2026 ASEE Annual Conference & Exposition

This study presents a project-based learning (PBL) framework that integrates Kolb’s Experiential Learning Cycle and a Students-as-Partners (SaP) approach to improve student understanding of structural dynamics and seismic resilience. The initiative was implemented through undergraduate and graduate research courses, engaging students through design, experimentation, reflection, and collaboration. The primary educational objectives were to improve student understanding of dynamic response, damping behavior, and seismic excitation, while developing experimental reasoning, computational analysis, and teamwork skills aligned with the engineering curriculum.
The work initiates with the co-development of a custom shake table intended to facilitate controlled base excitation, restricting motion to a single reciprocating degree of freedom. Two initial designs for the shake table’s dynamic mechanism (wedge/ball bearing and cylinder-piston functions) were considered and evaluated to achieve efficient operation within limited laboratory space, accommodating various building model sizes. The experimental setup integrates a newly acquired shake table with a data acquisition system comprising a waveform generator, accelerometers, and vibrometers for real-time response monitoring. Acceleration and displacement responses were recorded and analyzed to support interpretation of structural behavior. Two primary composite building prototypes, one with 3D-printed polymeric floors and another with plywood decks, both framed with steel members, were developed to represent mid-rise structures.
The entire process involves initial analysis of a moment-resistant model lacking fluid viscous dampers (using support brackets) and a subsequent phase incorporating fluid viscous dampers positioned diagonally between floors to improve lateral stability and energy dissipation. Through iterative testing, supported by finite element analysis and MATLAB-based simulations, students connected theoretical vibration models with empirical data, engaging in experiential learning and reflection consistent with Kolb’s model. Preliminary observations and student reflections indicated increased engagement and improved ability to relate analytical predictions to measured structural response.

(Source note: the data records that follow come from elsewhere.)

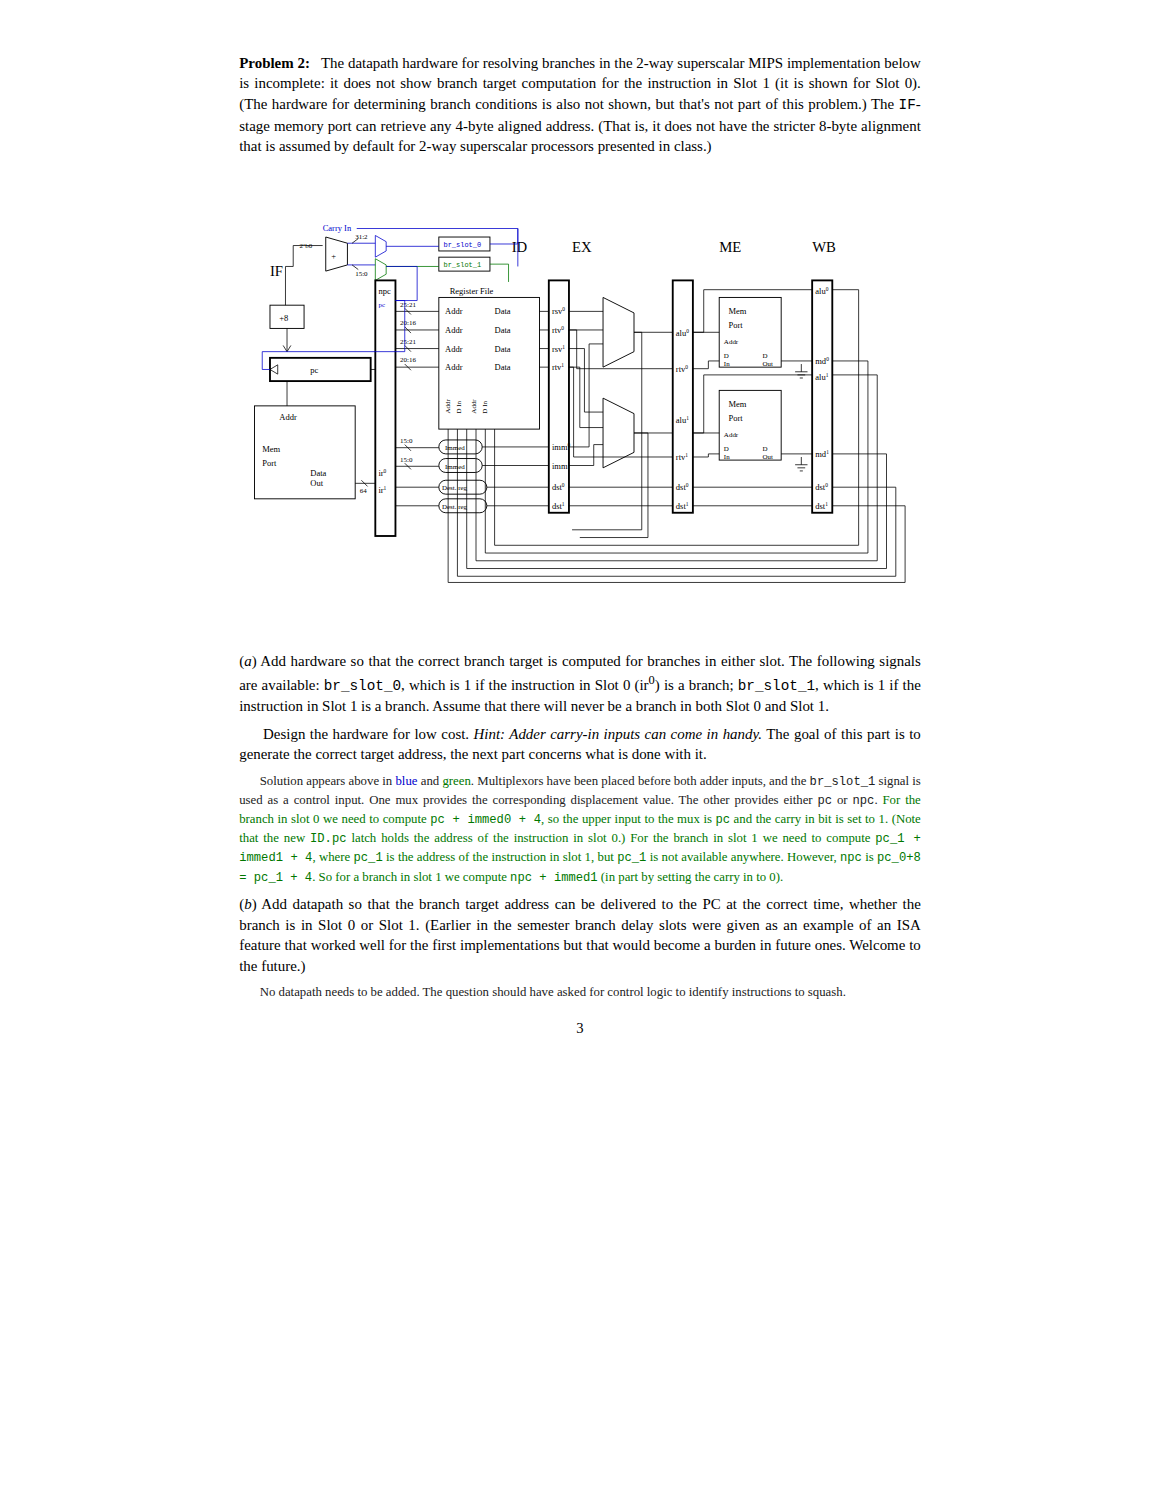Problem 2: The datapath hardware for resolving branches in the 2-way superscalar MIPS implementation below is incomplete: it does not show branch target computation for the instruction in Slot 1 (it is shown for Slot 0). (The hardware for determining branch conditions is also not shown, but that's not part of this problem.) The IF-stage memory port can retrieve any 4-byte aligned address. (That is, it does not have the stricter 8-byte alignment that is assumed by default for 2-way superscalar processors presented in class.)
IF ID EX ME WB Carry In 2`b0 + 31:2 15:0 br_slot_0 br_slot_1 npc pc +8 pc Addr Mem Port Data Out 64 ir0 ir1 Register File AddrData AddrData AddrData AddrData Addr D In Addr D In 25:21 20:16 25:21 20:16 15:0 Immed 15:0 Immed Dest. reg Dest. reg rsv0 rtv0 rsv1 rtv1 imm0 imm1 dst0 dst1 alu0 rtv0 alu1 rtv1 dst0 dst1 Mem Port Addr D In D Out Mem Port Addr D In D Out alu0 md0 alu1 md1 dst0 dst1
(a) Add hardware so that the correct branch target is computed for branches in either slot. The following signals are available: br_slot_0, which is 1 if the instruction in Slot 0 (ir0) is a branch; br_slot_1, which is 1 if the instruction in Slot 1 is a branch. Assume that there will never be a branch in both Slot 0 and Slot 1.
Design the hardware for low cost. Hint: Adder carry-in inputs can come in handy. The goal of this part is to generate the correct target address, the next part concerns what is done with it.
Solution appears above in blue and green. Multiplexors have been placed before both adder inputs, and the br_slot_1 signal is used as a control input. One mux provides the corresponding displacement value. The other provides either pc or npc. For the branch in slot 0 we need to compute pc + immed0 + 4, so the upper input to the mux is pc and the carry in bit is set to 1. (Note that the new ID.pc latch holds the address of the instruction in slot 0.) For the branch in slot 1 we need to compute pc_1 + immed1 + 4, where pc_1 is the address of the instruction in slot 1, but pc_1 is not available anywhere. However, npc is pc_0+8 = pc_1 + 4. So for a branch in slot 1 we compute npc + immed1 (in part by setting the carry in to 0).
(b) Add datapath so that the branch target address can be delivered to the PC at the correct time, whether the branch is in Slot 0 or Slot 1. (Earlier in the semester branch delay slots were given as an example of an ISA feature that worked well for the first implementations but that would become a burden in future ones. Welcome to the future.)
No datapath needs to be added. The question should have asked for control logic to identify instructions to squash.
3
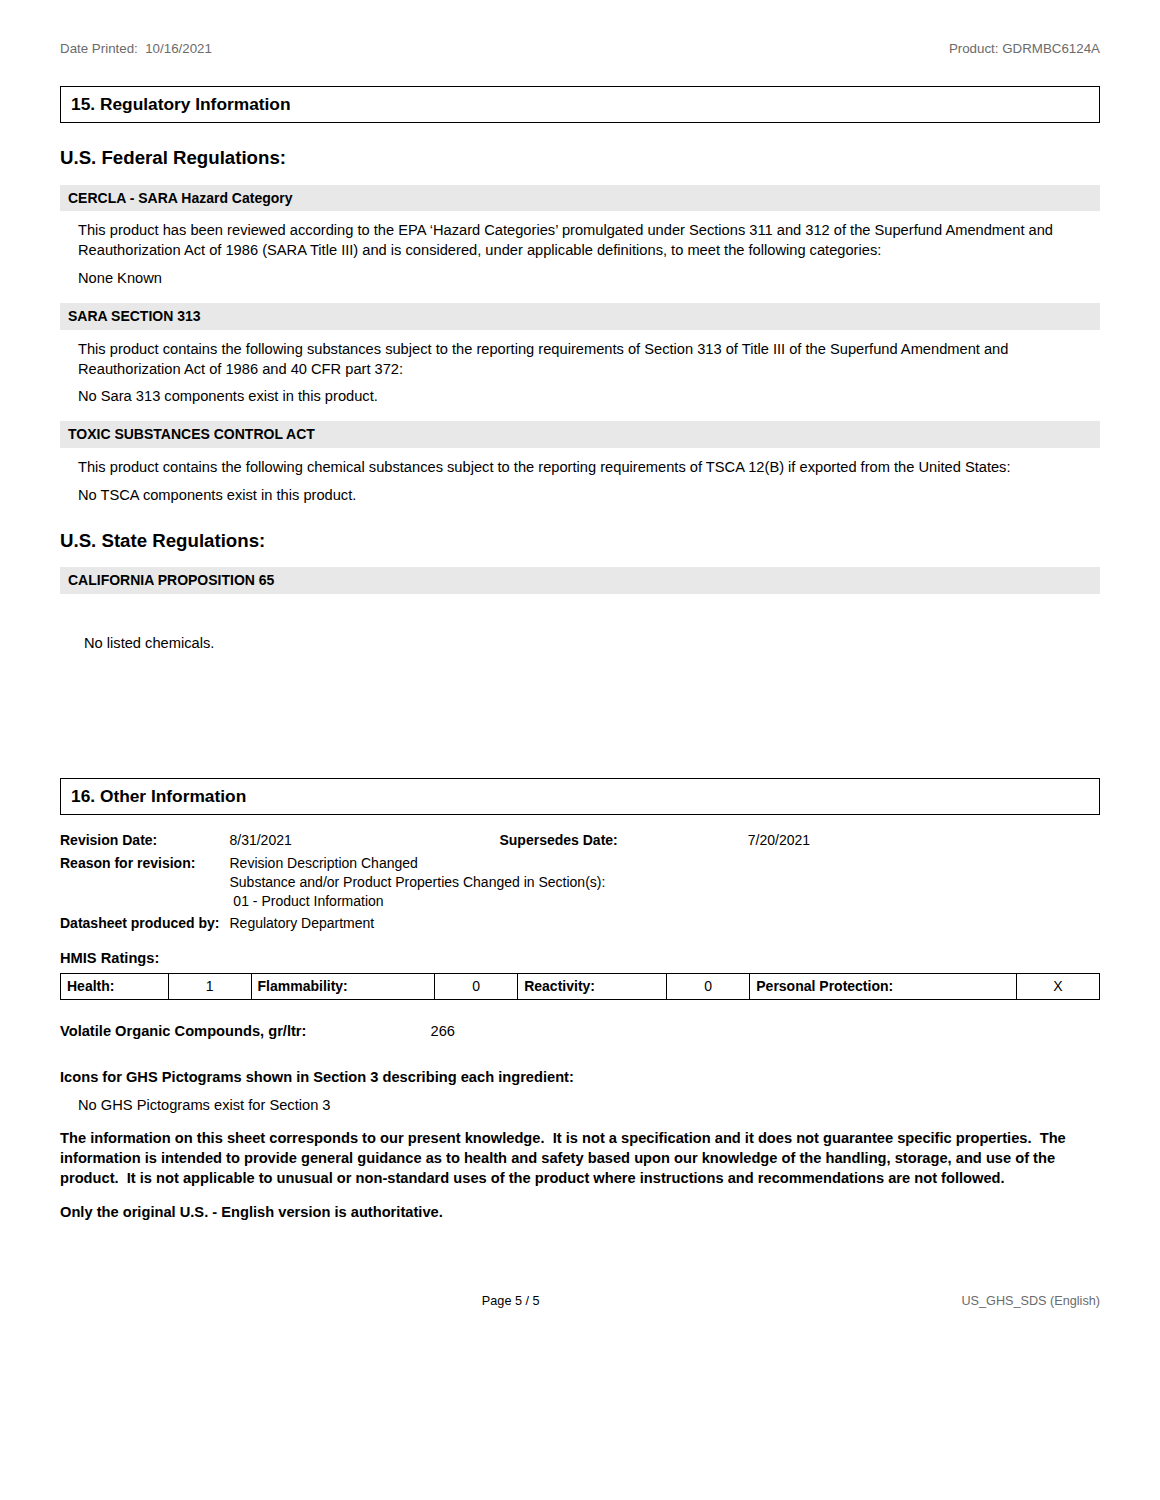Date Printed: 10/16/2021
Product: GDRMBC6124A
15. Regulatory Information
U.S. Federal Regulations:
CERCLA - SARA Hazard Category
This product has been reviewed according to the EPA ‘Hazard Categories’ promulgated under Sections 311 and 312 of the Superfund Amendment and Reauthorization Act of 1986 (SARA Title III) and is considered, under applicable definitions, to meet the following categories:
None Known
SARA SECTION 313
This product contains the following substances subject to the reporting requirements of Section 313 of Title III of the Superfund Amendment and Reauthorization Act of 1986 and 40 CFR part 372:
No Sara 313 components exist in this product.
TOXIC SUBSTANCES CONTROL ACT
This product contains the following chemical substances subject to the reporting requirements of TSCA 12(B) if exported from the United States:
No TSCA components exist in this product.
U.S. State Regulations:
CALIFORNIA PROPOSITION 65
No listed chemicals.
16. Other Information
| Revision Date: | 8/31/2021 | Supersedes Date: | 7/20/2021 |
| Reason for revision: | Revision Description Changed Substance and/or Product Properties Changed in Section(s): 01 - Product Information |
| Datasheet produced by: | Regulatory Department |
HMIS Ratings:
| Health: | 1 | Flammability: | 0 | Reactivity: | 0 | Personal Protection: | X |
Volatile Organic Compounds, gr/ltr: 266
Icons for GHS Pictograms shown in Section 3 describing each ingredient:
No GHS Pictograms exist for Section 3
The information on this sheet corresponds to our present knowledge. It is not a specification and it does not guarantee specific properties. The information is intended to provide general guidance as to health and safety based upon our knowledge of the handling, storage, and use of the product. It is not applicable to unusual or non-standard uses of the product where instructions and recommendations are not followed.
Only the original U.S. - English version is authoritative.
Page 5 / 5
US_GHS_SDS (English)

Key to seismic testing is the refinement and application of scaling equations for frequency range and acceleration to accurately translate laboratory data to real structural conditions. Vibration tests are performed on both the undamped and damped models to evaluate the influence of the fluid viscous dampers on frequency response, amplitude reduction, and mode shape variation. The collaborative PBL setting fostered peer learning, problem-solving, and shared ownership of results, reinforcing SaP principles in engineering education. Implementation challenges, including varying levels of student familiarity with computational tools and hands-on experimental techniques, were addressed through parallel task allocation and iterative instruction. This educational experiment not only deepened conceptual understanding of dynamic structural behavior but also showed the instructional value of experiential design projects in connecting theory with practice in engineering education.